Why is a Full Moon So Bright?

Have you ever been outside on a clear night, when there was a full moon? If so, you probably noticed that it was incredibly bright, almost ten times brighter than a half moon. How can that be? Shouldn't a half moon be half as bright as a full moon? To find out, you will need:

• a ball, or some other round object
• a lamp or flashlight

The lamp will simulate the Sun, and the ball will simulate the moon. You are going to be the Earth. Lets start with a full moon. Darken the room by turning off the lights, and closing the window shades. Turn on the lamp, and sit with your back to it. Hold the ball out in front of you, so the entire surface of the ball seems well lit. This is how the moon is positioned during a full moon, on the opposite side of the Earth from the Sun. Notice how the light from the Sun (the lamp) is reflecting off the moon (the ball) back to you, making it look very bright.
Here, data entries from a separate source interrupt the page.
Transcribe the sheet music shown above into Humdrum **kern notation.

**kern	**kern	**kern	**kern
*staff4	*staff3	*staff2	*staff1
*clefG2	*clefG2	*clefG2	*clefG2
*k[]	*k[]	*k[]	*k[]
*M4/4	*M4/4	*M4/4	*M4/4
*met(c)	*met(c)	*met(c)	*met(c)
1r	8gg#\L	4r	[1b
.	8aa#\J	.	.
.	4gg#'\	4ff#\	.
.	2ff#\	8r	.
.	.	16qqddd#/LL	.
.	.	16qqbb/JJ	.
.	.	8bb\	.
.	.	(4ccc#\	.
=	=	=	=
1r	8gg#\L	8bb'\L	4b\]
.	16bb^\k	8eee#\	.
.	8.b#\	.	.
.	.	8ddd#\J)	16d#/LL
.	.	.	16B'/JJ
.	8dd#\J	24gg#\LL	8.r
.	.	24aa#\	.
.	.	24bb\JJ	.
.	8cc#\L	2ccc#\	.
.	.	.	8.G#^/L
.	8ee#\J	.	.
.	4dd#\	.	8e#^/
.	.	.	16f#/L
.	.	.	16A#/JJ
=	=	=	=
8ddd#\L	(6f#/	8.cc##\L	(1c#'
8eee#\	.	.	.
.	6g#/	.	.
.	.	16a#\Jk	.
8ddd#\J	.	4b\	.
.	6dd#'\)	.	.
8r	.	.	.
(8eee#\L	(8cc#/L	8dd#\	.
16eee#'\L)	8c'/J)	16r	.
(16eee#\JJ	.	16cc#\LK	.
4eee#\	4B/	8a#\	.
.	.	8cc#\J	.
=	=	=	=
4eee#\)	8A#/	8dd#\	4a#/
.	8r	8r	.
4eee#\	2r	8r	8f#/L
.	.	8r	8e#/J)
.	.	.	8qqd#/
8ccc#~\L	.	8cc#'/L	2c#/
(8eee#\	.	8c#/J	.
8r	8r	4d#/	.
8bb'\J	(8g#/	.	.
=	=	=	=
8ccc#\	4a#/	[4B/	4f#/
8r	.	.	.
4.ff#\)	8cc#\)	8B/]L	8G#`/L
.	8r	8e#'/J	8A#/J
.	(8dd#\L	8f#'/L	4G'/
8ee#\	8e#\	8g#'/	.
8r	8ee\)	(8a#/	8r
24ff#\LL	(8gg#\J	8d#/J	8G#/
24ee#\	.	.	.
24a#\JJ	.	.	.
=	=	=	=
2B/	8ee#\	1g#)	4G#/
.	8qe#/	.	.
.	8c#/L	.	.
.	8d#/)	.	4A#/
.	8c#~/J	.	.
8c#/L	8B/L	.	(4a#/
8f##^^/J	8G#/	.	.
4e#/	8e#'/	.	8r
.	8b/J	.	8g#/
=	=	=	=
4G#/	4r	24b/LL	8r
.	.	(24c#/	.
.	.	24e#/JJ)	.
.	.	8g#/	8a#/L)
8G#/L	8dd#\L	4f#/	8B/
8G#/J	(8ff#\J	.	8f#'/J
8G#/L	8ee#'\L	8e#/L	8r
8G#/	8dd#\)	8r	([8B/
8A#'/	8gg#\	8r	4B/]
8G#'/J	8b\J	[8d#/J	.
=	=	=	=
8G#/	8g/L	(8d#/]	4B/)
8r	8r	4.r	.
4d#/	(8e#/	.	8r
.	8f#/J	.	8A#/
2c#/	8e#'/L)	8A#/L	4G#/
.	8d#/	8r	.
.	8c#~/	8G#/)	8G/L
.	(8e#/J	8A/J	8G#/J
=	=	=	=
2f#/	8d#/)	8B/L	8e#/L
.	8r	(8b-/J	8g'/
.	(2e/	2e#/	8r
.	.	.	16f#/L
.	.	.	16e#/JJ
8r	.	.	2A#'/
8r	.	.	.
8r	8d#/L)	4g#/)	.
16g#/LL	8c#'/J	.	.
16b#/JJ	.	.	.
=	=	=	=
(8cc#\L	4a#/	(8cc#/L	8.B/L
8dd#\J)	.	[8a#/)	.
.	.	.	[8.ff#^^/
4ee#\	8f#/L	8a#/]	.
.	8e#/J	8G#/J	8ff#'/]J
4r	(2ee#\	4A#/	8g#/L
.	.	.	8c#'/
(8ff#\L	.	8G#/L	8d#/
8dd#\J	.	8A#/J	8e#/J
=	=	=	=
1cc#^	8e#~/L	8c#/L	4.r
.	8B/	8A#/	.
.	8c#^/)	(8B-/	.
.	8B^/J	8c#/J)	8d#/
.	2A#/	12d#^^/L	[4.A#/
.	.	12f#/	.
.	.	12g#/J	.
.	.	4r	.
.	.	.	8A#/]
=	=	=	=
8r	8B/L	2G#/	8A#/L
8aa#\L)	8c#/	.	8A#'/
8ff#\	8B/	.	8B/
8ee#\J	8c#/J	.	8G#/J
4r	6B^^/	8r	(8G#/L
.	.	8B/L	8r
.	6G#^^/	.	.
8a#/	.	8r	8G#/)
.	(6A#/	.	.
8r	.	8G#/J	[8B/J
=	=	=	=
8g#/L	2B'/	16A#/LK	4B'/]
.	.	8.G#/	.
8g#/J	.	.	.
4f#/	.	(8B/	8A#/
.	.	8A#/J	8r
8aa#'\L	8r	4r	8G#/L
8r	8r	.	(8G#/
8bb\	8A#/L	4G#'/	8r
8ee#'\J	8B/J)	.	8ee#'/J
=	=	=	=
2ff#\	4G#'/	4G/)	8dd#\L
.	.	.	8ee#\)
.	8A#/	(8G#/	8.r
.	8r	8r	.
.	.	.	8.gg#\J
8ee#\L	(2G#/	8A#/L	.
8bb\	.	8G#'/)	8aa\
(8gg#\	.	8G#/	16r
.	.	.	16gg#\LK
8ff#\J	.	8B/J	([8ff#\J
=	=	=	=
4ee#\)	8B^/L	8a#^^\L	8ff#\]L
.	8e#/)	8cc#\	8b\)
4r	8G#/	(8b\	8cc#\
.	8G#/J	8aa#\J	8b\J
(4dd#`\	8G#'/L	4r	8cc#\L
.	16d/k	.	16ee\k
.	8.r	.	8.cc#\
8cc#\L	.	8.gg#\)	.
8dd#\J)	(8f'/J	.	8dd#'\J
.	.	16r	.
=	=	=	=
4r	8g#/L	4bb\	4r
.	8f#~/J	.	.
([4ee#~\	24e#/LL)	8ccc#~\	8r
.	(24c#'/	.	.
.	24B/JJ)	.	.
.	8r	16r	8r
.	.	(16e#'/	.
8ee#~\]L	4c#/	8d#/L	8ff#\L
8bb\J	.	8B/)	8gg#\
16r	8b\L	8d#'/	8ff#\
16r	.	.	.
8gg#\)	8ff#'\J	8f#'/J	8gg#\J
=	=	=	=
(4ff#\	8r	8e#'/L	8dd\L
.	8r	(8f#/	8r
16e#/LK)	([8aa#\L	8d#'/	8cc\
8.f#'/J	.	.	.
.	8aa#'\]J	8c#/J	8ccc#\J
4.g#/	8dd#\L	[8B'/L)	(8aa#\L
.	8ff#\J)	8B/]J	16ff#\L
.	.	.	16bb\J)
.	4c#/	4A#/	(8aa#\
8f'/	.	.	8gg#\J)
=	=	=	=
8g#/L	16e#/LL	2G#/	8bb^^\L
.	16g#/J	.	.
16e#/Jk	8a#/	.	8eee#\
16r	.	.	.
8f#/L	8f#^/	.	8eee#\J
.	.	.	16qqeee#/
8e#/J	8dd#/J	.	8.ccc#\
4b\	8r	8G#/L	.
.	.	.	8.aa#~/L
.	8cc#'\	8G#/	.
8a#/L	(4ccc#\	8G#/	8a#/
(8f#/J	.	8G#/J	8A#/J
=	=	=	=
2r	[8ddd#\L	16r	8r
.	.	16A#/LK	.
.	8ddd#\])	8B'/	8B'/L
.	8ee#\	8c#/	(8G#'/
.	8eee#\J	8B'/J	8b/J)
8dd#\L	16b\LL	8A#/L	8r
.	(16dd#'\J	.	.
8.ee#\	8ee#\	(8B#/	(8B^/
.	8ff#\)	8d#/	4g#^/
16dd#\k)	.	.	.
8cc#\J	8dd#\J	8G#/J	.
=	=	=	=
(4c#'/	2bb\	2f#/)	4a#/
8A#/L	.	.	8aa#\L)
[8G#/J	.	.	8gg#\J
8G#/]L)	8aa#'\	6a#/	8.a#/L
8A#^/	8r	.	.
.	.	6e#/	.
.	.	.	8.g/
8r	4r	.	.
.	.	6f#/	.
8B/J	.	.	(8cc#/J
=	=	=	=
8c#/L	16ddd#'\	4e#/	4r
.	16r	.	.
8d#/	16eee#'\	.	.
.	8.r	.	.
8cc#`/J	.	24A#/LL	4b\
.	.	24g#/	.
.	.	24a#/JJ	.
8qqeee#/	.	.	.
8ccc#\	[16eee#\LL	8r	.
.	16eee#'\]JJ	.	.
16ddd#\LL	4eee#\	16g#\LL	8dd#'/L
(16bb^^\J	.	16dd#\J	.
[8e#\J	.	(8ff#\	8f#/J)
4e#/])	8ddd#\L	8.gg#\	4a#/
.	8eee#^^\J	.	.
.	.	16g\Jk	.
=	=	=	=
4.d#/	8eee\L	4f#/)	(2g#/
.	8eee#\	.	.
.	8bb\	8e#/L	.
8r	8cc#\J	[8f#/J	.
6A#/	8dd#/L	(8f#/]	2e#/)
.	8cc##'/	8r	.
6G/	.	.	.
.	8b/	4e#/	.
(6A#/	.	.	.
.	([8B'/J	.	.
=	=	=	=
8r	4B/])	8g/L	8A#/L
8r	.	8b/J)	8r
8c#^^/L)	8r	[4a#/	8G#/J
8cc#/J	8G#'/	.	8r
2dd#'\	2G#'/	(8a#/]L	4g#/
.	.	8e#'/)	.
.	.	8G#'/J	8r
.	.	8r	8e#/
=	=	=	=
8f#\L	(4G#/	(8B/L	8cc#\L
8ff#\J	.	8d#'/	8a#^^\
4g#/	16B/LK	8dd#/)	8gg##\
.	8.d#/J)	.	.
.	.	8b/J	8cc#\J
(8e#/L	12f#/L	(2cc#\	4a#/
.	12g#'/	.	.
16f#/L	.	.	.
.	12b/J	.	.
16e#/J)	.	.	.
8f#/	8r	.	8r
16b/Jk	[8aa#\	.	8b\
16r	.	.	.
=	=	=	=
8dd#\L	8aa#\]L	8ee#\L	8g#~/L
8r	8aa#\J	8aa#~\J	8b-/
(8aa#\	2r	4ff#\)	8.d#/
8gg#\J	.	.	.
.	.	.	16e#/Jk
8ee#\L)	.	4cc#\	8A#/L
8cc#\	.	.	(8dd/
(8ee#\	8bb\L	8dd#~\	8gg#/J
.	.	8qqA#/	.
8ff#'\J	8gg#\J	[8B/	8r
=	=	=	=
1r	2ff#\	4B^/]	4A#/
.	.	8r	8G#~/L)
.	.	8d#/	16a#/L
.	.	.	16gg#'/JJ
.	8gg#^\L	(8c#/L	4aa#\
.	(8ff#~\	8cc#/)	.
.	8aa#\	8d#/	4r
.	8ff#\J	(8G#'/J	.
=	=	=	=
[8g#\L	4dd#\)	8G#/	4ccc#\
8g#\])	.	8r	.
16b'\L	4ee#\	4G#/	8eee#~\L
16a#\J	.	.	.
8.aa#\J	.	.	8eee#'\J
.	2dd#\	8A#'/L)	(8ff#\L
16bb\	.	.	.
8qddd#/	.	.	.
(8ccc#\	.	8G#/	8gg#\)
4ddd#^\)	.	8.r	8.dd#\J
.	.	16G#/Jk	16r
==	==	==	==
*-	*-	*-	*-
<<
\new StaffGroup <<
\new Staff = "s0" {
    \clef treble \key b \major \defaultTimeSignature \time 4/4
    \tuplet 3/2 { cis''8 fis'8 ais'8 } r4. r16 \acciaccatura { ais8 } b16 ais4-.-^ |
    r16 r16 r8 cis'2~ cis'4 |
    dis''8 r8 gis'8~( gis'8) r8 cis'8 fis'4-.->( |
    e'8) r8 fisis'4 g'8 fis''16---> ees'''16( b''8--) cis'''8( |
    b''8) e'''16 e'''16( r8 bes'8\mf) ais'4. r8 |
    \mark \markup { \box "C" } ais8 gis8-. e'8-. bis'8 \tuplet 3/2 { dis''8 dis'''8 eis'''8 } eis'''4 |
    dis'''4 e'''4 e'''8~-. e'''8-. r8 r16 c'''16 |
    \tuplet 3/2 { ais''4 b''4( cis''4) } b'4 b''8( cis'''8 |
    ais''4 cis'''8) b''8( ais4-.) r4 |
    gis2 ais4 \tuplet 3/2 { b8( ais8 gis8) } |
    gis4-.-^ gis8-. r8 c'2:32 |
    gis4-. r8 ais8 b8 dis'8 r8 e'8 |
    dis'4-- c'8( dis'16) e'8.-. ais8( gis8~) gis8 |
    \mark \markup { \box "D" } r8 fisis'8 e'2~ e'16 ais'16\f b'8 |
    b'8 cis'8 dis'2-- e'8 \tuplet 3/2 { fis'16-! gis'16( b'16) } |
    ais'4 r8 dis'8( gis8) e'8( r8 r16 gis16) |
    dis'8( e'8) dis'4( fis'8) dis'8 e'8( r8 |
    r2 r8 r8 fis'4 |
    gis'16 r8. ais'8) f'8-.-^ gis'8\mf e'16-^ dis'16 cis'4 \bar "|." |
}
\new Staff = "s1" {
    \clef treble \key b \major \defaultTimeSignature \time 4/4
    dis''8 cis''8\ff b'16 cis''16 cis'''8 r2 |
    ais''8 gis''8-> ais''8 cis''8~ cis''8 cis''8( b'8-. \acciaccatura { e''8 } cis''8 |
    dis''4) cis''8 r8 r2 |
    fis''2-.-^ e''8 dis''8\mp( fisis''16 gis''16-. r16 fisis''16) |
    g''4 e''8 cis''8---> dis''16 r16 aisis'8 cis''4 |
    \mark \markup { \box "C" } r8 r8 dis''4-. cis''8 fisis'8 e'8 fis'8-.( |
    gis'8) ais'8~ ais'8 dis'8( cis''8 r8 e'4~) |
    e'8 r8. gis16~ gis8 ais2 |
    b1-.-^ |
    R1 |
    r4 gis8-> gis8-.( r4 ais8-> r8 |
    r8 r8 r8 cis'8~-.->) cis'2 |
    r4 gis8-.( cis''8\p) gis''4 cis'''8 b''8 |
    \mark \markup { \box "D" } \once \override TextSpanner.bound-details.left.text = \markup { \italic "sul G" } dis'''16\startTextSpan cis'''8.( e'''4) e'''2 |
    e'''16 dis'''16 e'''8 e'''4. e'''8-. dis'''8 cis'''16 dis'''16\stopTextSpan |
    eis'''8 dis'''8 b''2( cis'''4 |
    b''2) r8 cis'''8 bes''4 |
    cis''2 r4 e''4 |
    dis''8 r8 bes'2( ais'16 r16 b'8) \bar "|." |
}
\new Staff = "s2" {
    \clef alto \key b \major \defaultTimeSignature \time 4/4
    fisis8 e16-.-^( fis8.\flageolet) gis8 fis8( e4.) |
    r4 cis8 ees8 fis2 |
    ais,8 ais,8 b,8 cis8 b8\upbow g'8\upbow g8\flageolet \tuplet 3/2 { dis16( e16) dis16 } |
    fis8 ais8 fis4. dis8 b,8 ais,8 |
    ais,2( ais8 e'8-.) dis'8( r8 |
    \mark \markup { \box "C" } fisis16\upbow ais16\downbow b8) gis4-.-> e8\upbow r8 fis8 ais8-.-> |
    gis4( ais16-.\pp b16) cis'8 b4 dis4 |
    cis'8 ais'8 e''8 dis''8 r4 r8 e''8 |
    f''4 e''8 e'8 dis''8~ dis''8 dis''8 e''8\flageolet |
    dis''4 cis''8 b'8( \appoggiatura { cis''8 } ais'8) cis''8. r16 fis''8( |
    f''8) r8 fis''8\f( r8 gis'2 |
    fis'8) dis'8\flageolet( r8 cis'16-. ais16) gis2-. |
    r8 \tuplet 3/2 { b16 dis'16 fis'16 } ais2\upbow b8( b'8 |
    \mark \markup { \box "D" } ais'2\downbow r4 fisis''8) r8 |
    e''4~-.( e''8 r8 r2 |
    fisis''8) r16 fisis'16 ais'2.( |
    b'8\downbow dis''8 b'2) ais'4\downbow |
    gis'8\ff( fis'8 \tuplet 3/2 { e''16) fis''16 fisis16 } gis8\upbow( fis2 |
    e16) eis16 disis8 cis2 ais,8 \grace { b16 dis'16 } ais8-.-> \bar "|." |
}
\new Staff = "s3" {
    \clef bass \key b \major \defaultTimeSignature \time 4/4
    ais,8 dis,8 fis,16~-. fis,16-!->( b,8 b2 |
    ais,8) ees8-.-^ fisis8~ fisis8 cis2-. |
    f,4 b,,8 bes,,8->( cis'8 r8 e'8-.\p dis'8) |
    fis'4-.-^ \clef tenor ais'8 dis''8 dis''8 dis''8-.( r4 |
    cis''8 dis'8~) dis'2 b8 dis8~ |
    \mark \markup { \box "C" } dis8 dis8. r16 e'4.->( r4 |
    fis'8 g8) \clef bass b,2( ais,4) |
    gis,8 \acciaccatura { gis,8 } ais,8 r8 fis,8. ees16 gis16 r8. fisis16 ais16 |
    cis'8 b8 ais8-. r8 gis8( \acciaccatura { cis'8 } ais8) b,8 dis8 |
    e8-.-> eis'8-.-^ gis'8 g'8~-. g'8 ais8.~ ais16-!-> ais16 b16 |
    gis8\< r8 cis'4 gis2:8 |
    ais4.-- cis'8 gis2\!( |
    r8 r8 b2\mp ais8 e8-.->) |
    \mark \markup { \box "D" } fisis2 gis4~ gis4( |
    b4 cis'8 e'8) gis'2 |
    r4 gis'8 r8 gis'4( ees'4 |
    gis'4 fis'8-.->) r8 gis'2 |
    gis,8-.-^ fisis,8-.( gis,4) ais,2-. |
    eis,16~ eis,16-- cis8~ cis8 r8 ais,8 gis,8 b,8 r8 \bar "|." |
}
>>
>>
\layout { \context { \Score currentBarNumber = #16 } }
OK, now lets switch to a half moon, also known as either a first quarter moon or a third quarter moon. To see that, turn in your chair so that the Sun (the lamp) is directly to your left. Again, hold the ball out in front of you. The side of the ball that faces the lamp is still fully lit, but you can only see half of it. The side of the ball that is away from the lamp is dark, and you can see half of that. It should look much like the photograph of the half moon.

Notice that even the lighted part of the ball is not as bright as it was when you simulated the full moon. That is because most of the light is still reflecting back towards the lamp, just as it was before. The difference is that you are not between the lamp and the ball, so that reflected light is not coming towards you.

If you want to compare the actual brightness of the different phases of the moon, do an internet search for "printable eye chart", or make your own. It should have very large letters at the top, and they should get smaller as you go down the page. Print that page, and find a place outside where there are no lights shining on you except for the moon. Notice what phase it is in, and then see how far down the chart you can read, using moonlight for illumination. On a clear night, with a full moon, you should be able to read several of the top lines of letters. A week later, at the half moon, try it again. Be sure that the moon is about the same height in the sky. You will find that it is much harder to see the letters, because there is much less light. You might even try it every night, to see how much it changes from day to day. Does it change the same amount every day? Can you figure out why? Might make a good science fair project.